Die Neubebauung erhält in dieser Variante grüne Vorzonen mit Sitzkanten und kleinkronigen Laubbäumen zur Strandstraße hin. Diese wechseln sich mit gepflasterten Bereichen für Auslagen des geplanten Einzelhandels ab. Zusammen mit einer ergänzten Reihe aus Kopflinden und einer Buchenhecke statt des Friesenwalls entlang der südlichen Straßenseite, bekommt die Strandstraße einen deutlich grüneren Charakter.
Auch in dieser Variante werden der Verkehrskreisel und der Wendehammer am Strandimbiss zu einladend gestalteten Stadtplätzen mit Aufenthaltsqualität und Ausblicken aufs Meer.
Die Hochwasserschutzlinie wird hier ebenfalls so umgestaltet, dass ein barrierefreier Übergang zur Seebrücke entsteht.

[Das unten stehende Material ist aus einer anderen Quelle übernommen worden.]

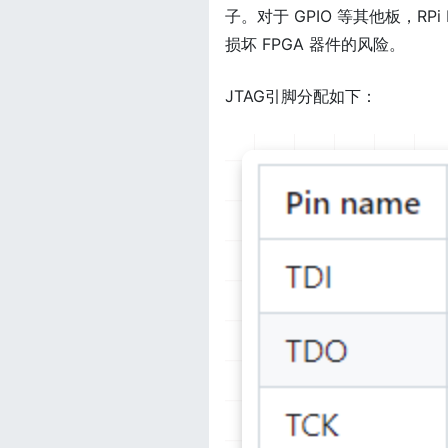
子。对于 GPIO 等其他板，RPi
损坏 FPGA 器件的风险。
JTAG引脚分配如下：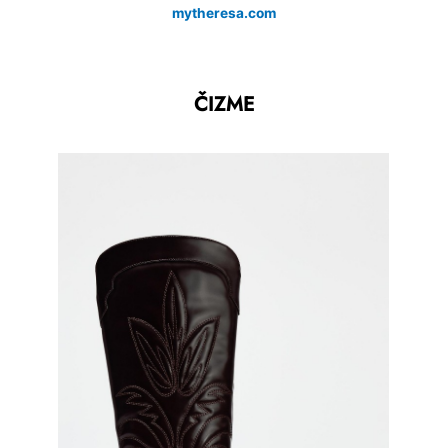
mytheresa.com
ČIZME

Der Seebrückenplatz wird jedoch nicht insgesamt angehoben, sondern steigt nur nach Südosten an, um am Übergang zur Seebrücke die Flutschutzhöhe zu gewährleisten. Aus diesem Grund liegen vor dem dort platzierten neuen Gebäude Platzterrassen, die die ansteigende Platzfläche begleiten und für Gastronomie genutzt werden können. Eine Dorflinde markiert analog zur Bestandslinde am Festwiesenplatz den Übergang zum Strand, der großzügiger als Terrassentreppe mit Sitzstufen umgestaltet ist.